**Goal of the exercise**. Wherever the records include pictures, skip them and transcribe all the rest word for word.
═══ Recorded data ═══
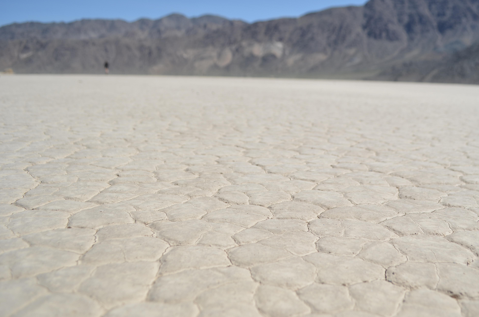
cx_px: 281
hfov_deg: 55.6
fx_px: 451
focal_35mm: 34
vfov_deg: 38.7
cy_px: 153
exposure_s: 1/1600
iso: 100
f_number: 4
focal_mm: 18
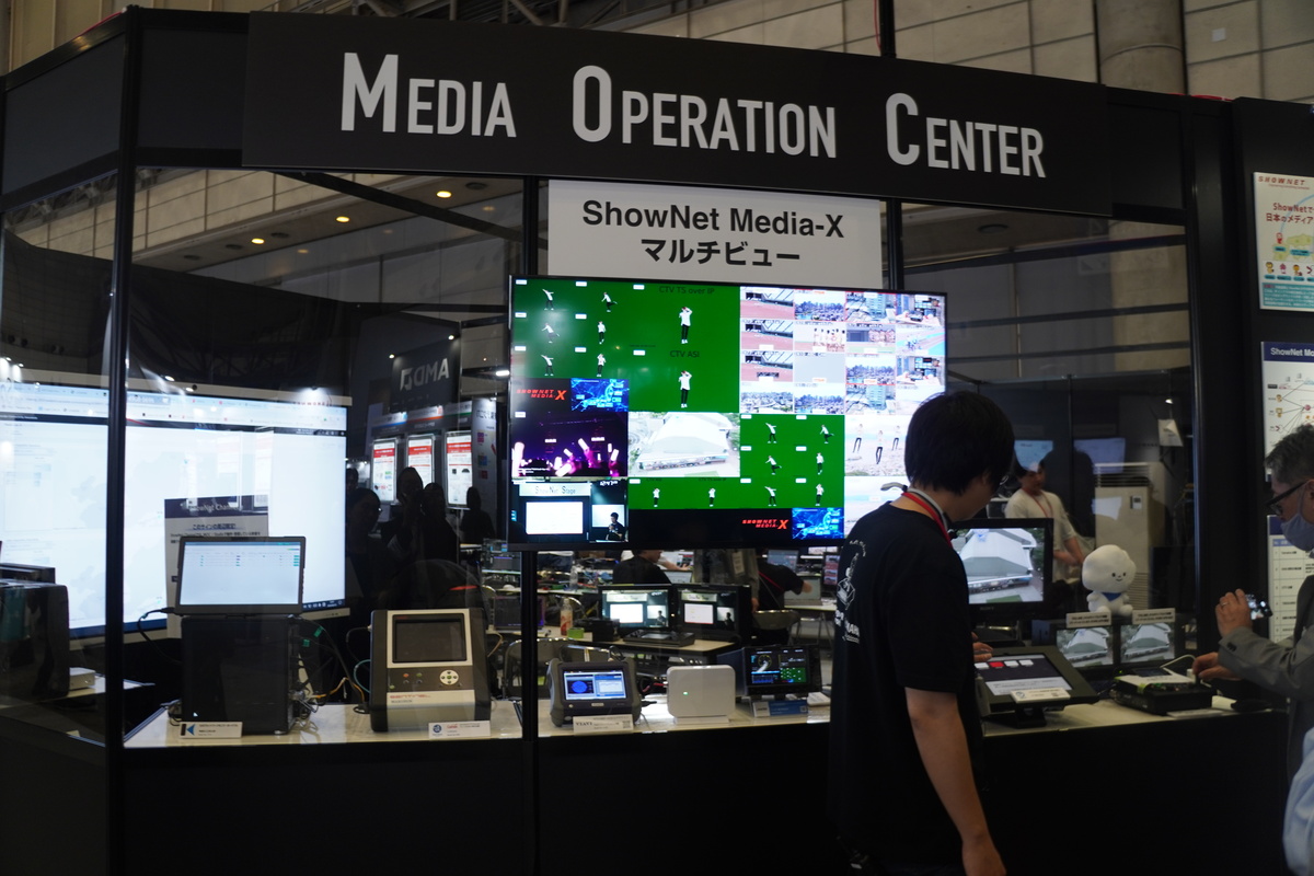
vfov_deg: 47.9
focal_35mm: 27
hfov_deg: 67.4
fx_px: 985
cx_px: 657
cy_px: 438
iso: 250
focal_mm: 18
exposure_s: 1/30
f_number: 3.5
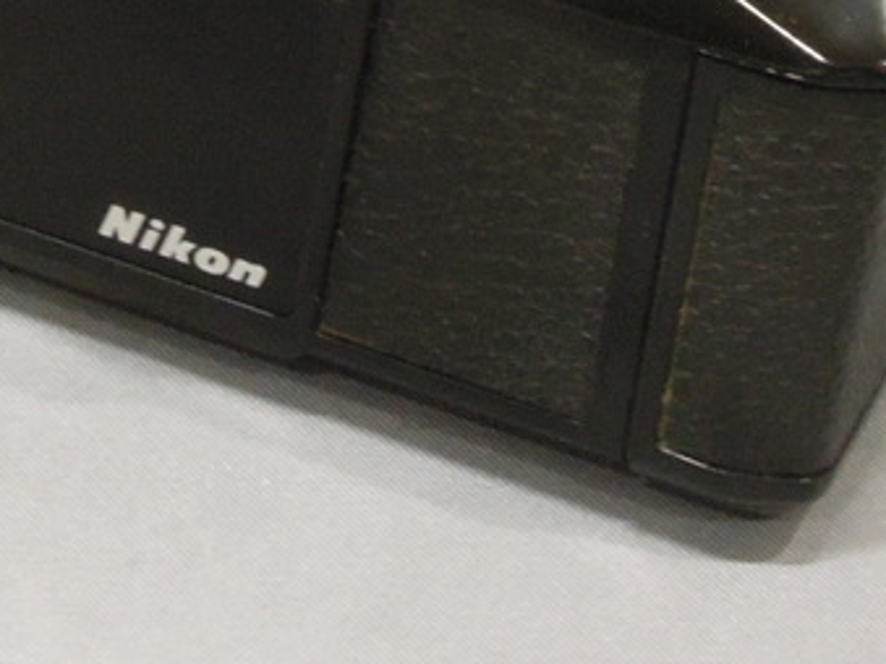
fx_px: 4529
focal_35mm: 177
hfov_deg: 11.0
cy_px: -272
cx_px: -99
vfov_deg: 8.2
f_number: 6.6
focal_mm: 9
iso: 800
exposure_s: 1/13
═══
**Written solution**.
cx_px: 281
hfov_deg: 55.6
fx_px: 451
focal_35mm: 34
vfov_deg: 38.7
cy_px: 153
exposure_s: 1/1600
iso: 100
f_number: 4
focal_mm: 18
vfov_deg: 47.9
focal_35mm: 27
hfov_deg: 67.4
fx_px: 985
cx_px: 657
cy_px: 438
iso: 250
focal_mm: 18
exposure_s: 1/30
f_number: 3.5
fx_px: 4529
focal_35mm: 177
hfov_deg: 11.0
cy_px: -272
cx_px: -99
vfov_deg: 8.2
f_number: 6.6
focal_mm: 9
iso: 800
exposure_s: 1/13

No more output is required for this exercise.